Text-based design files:
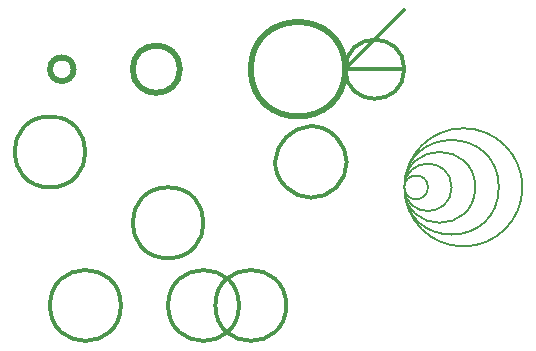
<source format=gbr>
G04 Test: Full circle arcs (360 degrees)*
G04 Tests full circles where start point equals end point*
G04 Based on Gerber spec section 4.7.2*
%FSLAX26Y26*%
%MOMM*%
G04 Define trace apertures*
%ADD10C,0.3*%
%ADD11C,0.5*%
%ADD12C,0.2*%
%LPD*%
G75*
G04 Full circle clockwise (G02) - radius 3mm*
D10*
X5000000Y5000000D02*
G02*
X5000000Y5000000I3000000J0D01*
G04 Full circle counterclockwise (G03) - radius 3mm*
X15000000Y5000000D02*
G03*
X15000000Y5000000I3000000J0D01*
G04 Full circle with different center offset (I negative)*
X25000000Y5000000D02*
G02*
X25000000Y5000000I-3000000J0D01*
G04 Full circle with J offset only*
X5000000Y15000000D02*
G03*
X5000000Y15000000I0J3000000D01*
G04 Full circle with negative J offset*
X15000000Y15000000D02*
G02*
X15000000Y15000000I0J-3000000D01*
G04 Full circle with diagonal center offset*
X25000000Y15000000D02*
G03*
X25000000Y15000000I2121320J2121320D01*
G04 Various sizes of full circles*
D11*
X5000000Y25000000D02*
G02*
X5000000Y25000000I1000000J0D01*
X12000000Y25000000D02*
G02*
X12000000Y25000000I2000000J0D01*
X22000000Y25000000D02*
G02*
X22000000Y25000000I4000000J0D01*
G04 Concentric full circles*
D12*
X35000000Y15000000D02*
G03*
X35000000Y15000000I1000000J0D01*
X35000000Y15000000D02*
G03*
X35000000Y15000000I2000000J0D01*
X35000000Y15000000D02*
G03*
X35000000Y15000000I3000000J0D01*
X35000000Y15000000D02*
G03*
X35000000Y15000000I4000000J0D01*
X35000000Y15000000D02*
G03*
X35000000Y15000000I5000000J0D01*
G04 Full circle as part of a path*
D10*
X35000000Y25000000D02*
G01*
X30000000Y25000000D01*
G02*
X30000000Y25000000I2500000J0D01*
G01*
X35000000Y30000000D01*
M02*

</source>
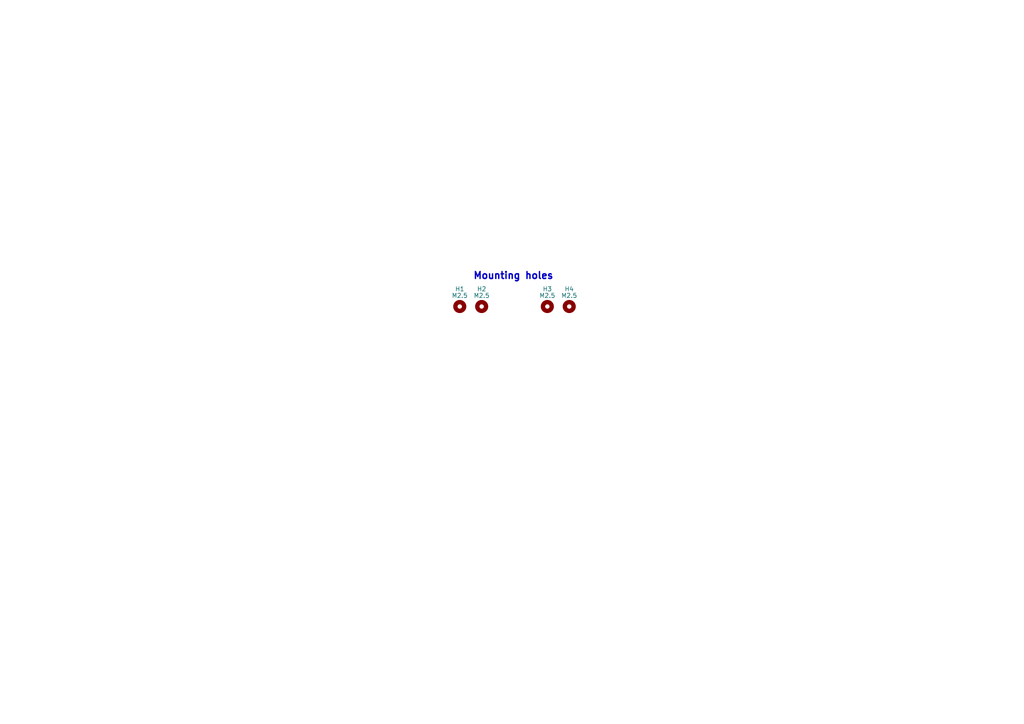
<source format=kicad_sch>
(kicad_sch (version 20230121) (generator eeschema)

  (uuid b652f545-e833-471c-a9a7-1cc191b8a73a)

  (paper "A4")

  (title_block
    (title "Eight by Six keyboard — the plate")
    (date "2024-09-11")
    (rev "v1.0.0")
    (company "Sporniket")
    (comment 3 "https://github.com/sporniket/eight-by-six-keyboard-plate")
    (comment 4 "Original repository :")
  )

  


  (text "Mounting holes" (at 137.16 81.28 0)
    (effects (font (size 2 2) (thickness 0.4) bold) (justify left bottom))
    (uuid 302ac8ae-3581-48c8-89d3-97892e6fb798)
  )

  (symbol (lib_id "Mechanical:MountingHole") (at 139.7 88.9 0) (unit 1)
    (in_bom yes) (on_board yes) (dnp no)
    (uuid 49fc088e-0c02-4a96-8159-429b9cdf0ad7)
    (property "Reference" "H2" (at 139.7 83.82 0)
      (effects (font (size 1.27 1.27)))
    )
    (property "Value" "M2.5" (at 139.7 85.725 0)
      (effects (font (size 1.27 1.27)))
    )
    (property "Footprint" "MountingHole:MountingHole_2.7mm_M2.5" (at 139.7 88.9 0)
      (effects (font (size 1.27 1.27)) hide)
    )
    (property "Datasheet" "~" (at 139.7 88.9 0)
      (effects (font (size 1.27 1.27)) hide)
    )
    (instances
      (project "eight-by-six"
        (path "/b652f545-e833-471c-a9a7-1cc191b8a73a"
          (reference "H2") (unit 1)
        )
      )
    )
  )

  (symbol (lib_id "Mechanical:MountingHole") (at 133.35 88.9 0) (unit 1)
    (in_bom yes) (on_board yes) (dnp no)
    (uuid 7090fc4e-cb5c-4100-ad9b-2118c603d841)
    (property "Reference" "H1" (at 133.35 83.82 0)
      (effects (font (size 1.27 1.27)))
    )
    (property "Value" "M2.5" (at 133.35 85.725 0)
      (effects (font (size 1.27 1.27)))
    )
    (property "Footprint" "MountingHole:MountingHole_2.7mm_M2.5" (at 133.35 88.9 0)
      (effects (font (size 1.27 1.27)) hide)
    )
    (property "Datasheet" "~" (at 133.35 88.9 0)
      (effects (font (size 1.27 1.27)) hide)
    )
    (instances
      (project "eight-by-six"
        (path "/b652f545-e833-471c-a9a7-1cc191b8a73a"
          (reference "H1") (unit 1)
        )
      )
    )
  )

  (symbol (lib_id "Mechanical:MountingHole") (at 158.75 88.9 0) (unit 1)
    (in_bom yes) (on_board yes) (dnp no)
    (uuid eaa00d2c-0d63-437a-a825-f0d4f7917b21)
    (property "Reference" "H3" (at 158.75 83.82 0)
      (effects (font (size 1.27 1.27)))
    )
    (property "Value" "M2.5" (at 158.75 85.725 0)
      (effects (font (size 1.27 1.27)))
    )
    (property "Footprint" "MountingHole:MountingHole_2.7mm_M2.5" (at 158.75 88.9 0)
      (effects (font (size 1.27 1.27)) hide)
    )
    (property "Datasheet" "~" (at 158.75 88.9 0)
      (effects (font (size 1.27 1.27)) hide)
    )
    (instances
      (project "eight-by-six"
        (path "/b652f545-e833-471c-a9a7-1cc191b8a73a"
          (reference "H3") (unit 1)
        )
      )
    )
  )

  (symbol (lib_id "Mechanical:MountingHole") (at 165.1 88.9 0) (unit 1)
    (in_bom yes) (on_board yes) (dnp no)
    (uuid f0e7b8be-24f1-4257-991c-d2b3016bfe44)
    (property "Reference" "H4" (at 165.1 83.82 0)
      (effects (font (size 1.27 1.27)))
    )
    (property "Value" "M2.5" (at 165.1 85.725 0)
      (effects (font (size 1.27 1.27)))
    )
    (property "Footprint" "MountingHole:MountingHole_2.7mm_M2.5" (at 165.1 88.9 0)
      (effects (font (size 1.27 1.27)) hide)
    )
    (property "Datasheet" "~" (at 165.1 88.9 0)
      (effects (font (size 1.27 1.27)) hide)
    )
    (instances
      (project "eight-by-six"
        (path "/b652f545-e833-471c-a9a7-1cc191b8a73a"
          (reference "H4") (unit 1)
        )
      )
    )
  )

  (sheet_instances
    (path "/" (page "1"))
  )
)

</source>
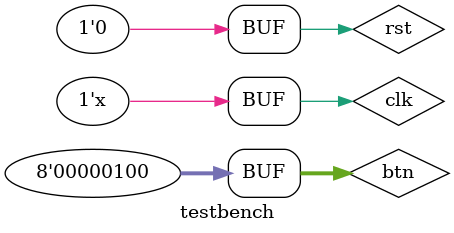
<source format=v>
`timescale 1us / 1ns

module testbench();

reg clk, rst;
reg  [7:0] btn; 
wire [3:0] led_signal_R;
wire [3:0] led_signal_G;
wire [3:0] led_signal_B;

LED3_control LC(clk, rst, btn, led_signal_R, led_signal_G, led_signal_B);

initial  begin
    clk =1; 
    rst = 1;
    btn = 8'b00000000;
    #4 rst = 0;  
    #1000 btn = 8'b00000001;
    #1000 btn = 8'b00000010;
    #1000 btn = 8'b00000100;

end

always begin
    #0.5 clk <= ~clk; //period is 1us
end
// #1 == 1us
endmodule

</source>
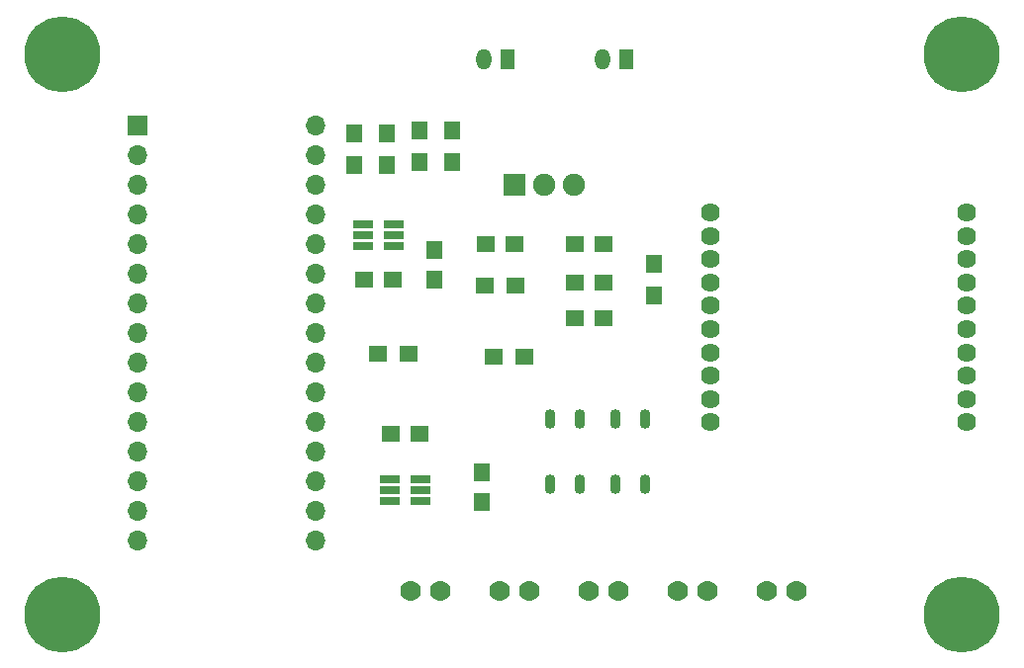
<source format=gts>
G04 #@! TF.FileFunction,Soldermask,Top*
%FSLAX46Y46*%
G04 Gerber Fmt 4.6, Leading zero omitted, Abs format (unit mm)*
G04 Created by KiCad (PCBNEW 4.0.7) date 05/09/18 21:31:48*
%MOMM*%
%LPD*%
G01*
G04 APERTURE LIST*
%ADD10C,0.100000*%
%ADD11C,6.500000*%
%ADD12R,1.400000X1.600000*%
%ADD13R,1.700000X1.700000*%
%ADD14O,1.700000X1.700000*%
%ADD15R,1.600000X1.350000*%
%ADD16C,1.900000*%
%ADD17R,1.900000X1.900000*%
%ADD18R,1.600000X1.400000*%
%ADD19C,1.624000*%
%ADD20R,1.350000X1.600000*%
%ADD21R,1.660000X0.750000*%
%ADD22R,1.300000X1.800000*%
%ADD23O,1.300000X1.800000*%
%ADD24C,1.770000*%
%ADD25O,0.900000X1.700000*%
G04 APERTURE END LIST*
D10*
D11*
X87000000Y-98000000D03*
X87000000Y-146000000D03*
X164000000Y-146000000D03*
D12*
X112014000Y-104822000D03*
X112014000Y-107522000D03*
X120396000Y-104568000D03*
X120396000Y-107268000D03*
D13*
X93472000Y-104140000D03*
D14*
X108712000Y-137160000D03*
X93472000Y-106680000D03*
X108712000Y-134620000D03*
X93472000Y-109220000D03*
X108712000Y-132080000D03*
X93472000Y-111760000D03*
X108712000Y-129540000D03*
X93472000Y-114300000D03*
X108712000Y-127000000D03*
X93472000Y-116840000D03*
X108712000Y-124460000D03*
X93472000Y-119380000D03*
X108712000Y-121920000D03*
X93472000Y-121920000D03*
X108712000Y-119380000D03*
X93472000Y-124460000D03*
X108712000Y-116840000D03*
X93472000Y-127000000D03*
X108712000Y-114300000D03*
X93472000Y-129540000D03*
X108712000Y-111760000D03*
X93472000Y-132080000D03*
X108712000Y-109220000D03*
X93472000Y-134620000D03*
X108712000Y-106680000D03*
X93472000Y-137160000D03*
X108712000Y-104140000D03*
X93472000Y-139700000D03*
X108712000Y-139700000D03*
D15*
X123210000Y-114300000D03*
X125710000Y-114300000D03*
X130830000Y-114300000D03*
X133330000Y-114300000D03*
D12*
X117602000Y-104568000D03*
X117602000Y-107268000D03*
X114808000Y-104822000D03*
X114808000Y-107522000D03*
D16*
X130810000Y-109220000D03*
D17*
X125730000Y-109220000D03*
D16*
X128270000Y-109220000D03*
D15*
X130830000Y-120650000D03*
X133330000Y-120650000D03*
X130830000Y-117602000D03*
X133330000Y-117602000D03*
D18*
X126572000Y-123952000D03*
X123872000Y-123952000D03*
X116666000Y-123698000D03*
X113966000Y-123698000D03*
X125810000Y-117856000D03*
X123110000Y-117856000D03*
D12*
X137668000Y-115998000D03*
X137668000Y-118698000D03*
D19*
X142417800Y-111572040D03*
X142417800Y-113573560D03*
X142417800Y-115572540D03*
X142417800Y-117574060D03*
X142417800Y-119573040D03*
X142417800Y-121572020D03*
X142417800Y-123573540D03*
X142417800Y-125572520D03*
X142417800Y-127574040D03*
X142417800Y-129573020D03*
X164414200Y-129573020D03*
X164414200Y-127574040D03*
X164414200Y-125572520D03*
X164414200Y-123573540D03*
X164414200Y-121572020D03*
X164414200Y-119573040D03*
X164414200Y-117574060D03*
X164414200Y-115572540D03*
X164414200Y-113573560D03*
X164414200Y-111572040D03*
D15*
X115082000Y-130556000D03*
X117582000Y-130556000D03*
X115296000Y-117348000D03*
X112796000Y-117348000D03*
D20*
X118872000Y-114828000D03*
X118872000Y-117328000D03*
X122936000Y-136378000D03*
X122936000Y-133878000D03*
D21*
X112696000Y-112588000D03*
X112696000Y-113538000D03*
X112696000Y-114488000D03*
X115396000Y-114488000D03*
X115396000Y-112588000D03*
X115396000Y-113538000D03*
X114982000Y-134432000D03*
X114982000Y-135382000D03*
X114982000Y-136332000D03*
X117682000Y-136332000D03*
X117682000Y-134432000D03*
X117682000Y-135382000D03*
D11*
X164000000Y-98000000D03*
D22*
X125095000Y-98425000D03*
D23*
X123095000Y-98425000D03*
D22*
X135255000Y-98425000D03*
D23*
X133255000Y-98425000D03*
D24*
X149860000Y-144018000D03*
X147320000Y-144018000D03*
X134620000Y-144018000D03*
X132080000Y-144018000D03*
X127000000Y-144018000D03*
X124460000Y-144018000D03*
X142240000Y-144018000D03*
X139700000Y-144018000D03*
X119380000Y-144018000D03*
X116840000Y-144018000D03*
D25*
X128778000Y-134880000D03*
X131318000Y-134880000D03*
X128778000Y-129280000D03*
X131318000Y-129280000D03*
X134366000Y-134880000D03*
X136906000Y-134880000D03*
X134366000Y-129280000D03*
X136906000Y-129280000D03*
M02*

</source>
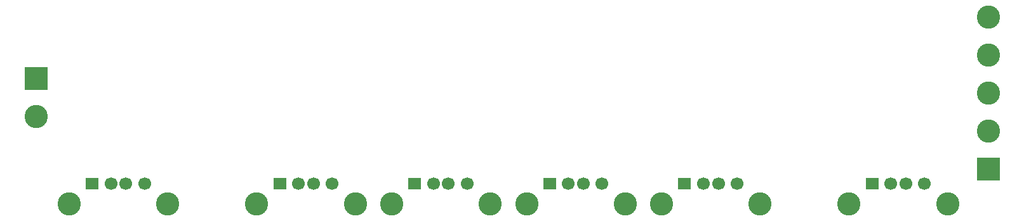
<source format=gbr>
%TF.GenerationSoftware,KiCad,Pcbnew,5.1.6*%
%TF.CreationDate,2020-06-19T21:58:21+02:00*%
%TF.ProjectId,laptop2usb,6c617074-6f70-4327-9573-622e6b696361,rev?*%
%TF.SameCoordinates,Original*%
%TF.FileFunction,Soldermask,Bot*%
%TF.FilePolarity,Negative*%
%FSLAX46Y46*%
G04 Gerber Fmt 4.6, Leading zero omitted, Abs format (unit mm)*
G04 Created by KiCad (PCBNEW 5.1.6) date 2020-06-19 21:58:21*
%MOMM*%
%LPD*%
G01*
G04 APERTURE LIST*
%ADD10C,3.100000*%
%ADD11R,3.100000X3.100000*%
%ADD12C,1.700000*%
%ADD13R,1.700000X1.600000*%
G04 APERTURE END LIST*
D10*
%TO.C,J8*%
X183500000Y-101180000D03*
X183500000Y-106260000D03*
D11*
X183500000Y-121500000D03*
D10*
X183500000Y-111340000D03*
X183500000Y-116420000D03*
%TD*%
%TO.C,J1*%
X56500000Y-114500000D03*
D11*
X56500000Y-109420000D03*
%TD*%
D12*
%TO.C,J7*%
X175000000Y-123500000D03*
X172500000Y-123500000D03*
X170500000Y-123500000D03*
D13*
X168000000Y-123500000D03*
D10*
X178070000Y-126210000D03*
X164930000Y-126210000D03*
%TD*%
D12*
%TO.C,J6*%
X150000000Y-123500000D03*
X147500000Y-123500000D03*
X145500000Y-123500000D03*
D13*
X143000000Y-123500000D03*
D10*
X153070000Y-126210000D03*
X139930000Y-126210000D03*
%TD*%
D12*
%TO.C,J5*%
X132000000Y-123500000D03*
X129500000Y-123500000D03*
X127500000Y-123500000D03*
D13*
X125000000Y-123500000D03*
D10*
X135070000Y-126210000D03*
X121930000Y-126210000D03*
%TD*%
D12*
%TO.C,J4*%
X114000000Y-123500000D03*
X111500000Y-123500000D03*
X109500000Y-123500000D03*
D13*
X107000000Y-123500000D03*
D10*
X117070000Y-126210000D03*
X103930000Y-126210000D03*
%TD*%
D12*
%TO.C,J3*%
X96000000Y-123500000D03*
X93500000Y-123500000D03*
X91500000Y-123500000D03*
D13*
X89000000Y-123500000D03*
D10*
X99070000Y-126210000D03*
X85930000Y-126210000D03*
%TD*%
D12*
%TO.C,J2*%
X71000000Y-123500000D03*
X68500000Y-123500000D03*
X66500000Y-123500000D03*
D13*
X64000000Y-123500000D03*
D10*
X74070000Y-126210000D03*
X60930000Y-126210000D03*
%TD*%
M02*

</source>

• To do:
Would you filter the records and copy each line that contains the word "center"?

• Solved problem:
G04 Full circle with different center offset (I negative)*
G04 Full circle with diagonal center offset*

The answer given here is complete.